YOUR INSTRUCTIONS: Reproduce only the stretch of the material from the line containing "Nous respectons votre droit à la" through the line containing "préférences dans la", swapping every "cookies" for "traceurs" and leaving all other text unchanged.

(Collected data)
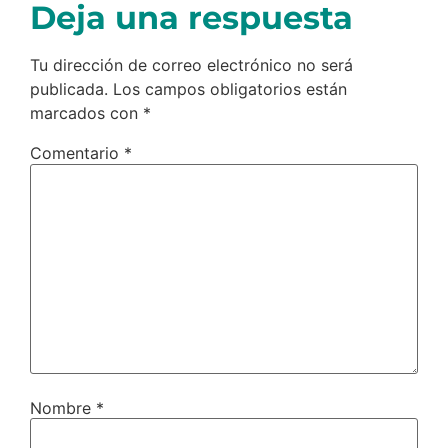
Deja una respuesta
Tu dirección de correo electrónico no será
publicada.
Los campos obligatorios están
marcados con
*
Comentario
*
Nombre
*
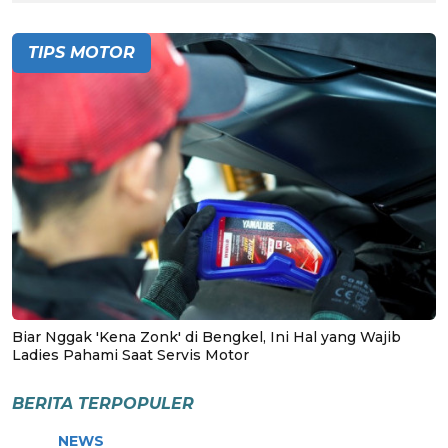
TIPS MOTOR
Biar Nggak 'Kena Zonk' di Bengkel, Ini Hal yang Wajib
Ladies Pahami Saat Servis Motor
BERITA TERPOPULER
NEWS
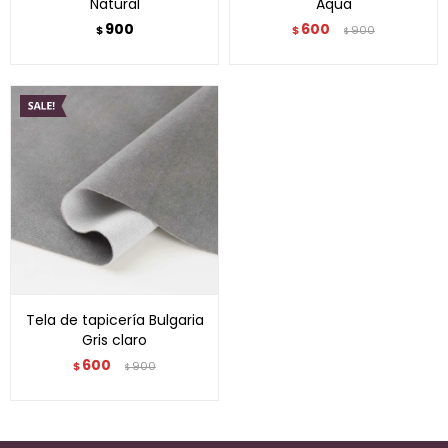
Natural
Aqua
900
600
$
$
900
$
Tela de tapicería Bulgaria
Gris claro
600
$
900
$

--

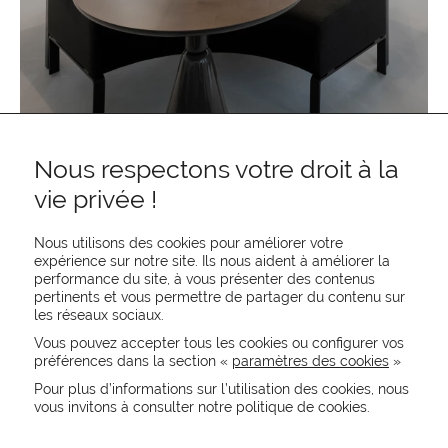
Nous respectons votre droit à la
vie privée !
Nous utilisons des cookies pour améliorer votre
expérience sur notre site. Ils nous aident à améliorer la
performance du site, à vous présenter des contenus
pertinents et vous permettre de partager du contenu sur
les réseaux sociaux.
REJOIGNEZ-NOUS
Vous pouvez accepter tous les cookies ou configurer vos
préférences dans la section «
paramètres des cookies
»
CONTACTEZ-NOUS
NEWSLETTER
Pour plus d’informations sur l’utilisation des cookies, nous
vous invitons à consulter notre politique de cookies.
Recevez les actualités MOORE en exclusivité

ANSWER SECTION:
Nous respectons votre droit à la
vie privée !
Nous utilisons des traceurs pour améliorer votre
expérience sur notre site. Ils nous aident à améliorer la
performance du site, à vous présenter des contenus
pertinents et vous permettre de partager du contenu sur
les réseaux sociaux.
REJOIGNEZ-NOUS
Vous pouvez accepter tous les traceurs ou configurer vos
préférences dans la section «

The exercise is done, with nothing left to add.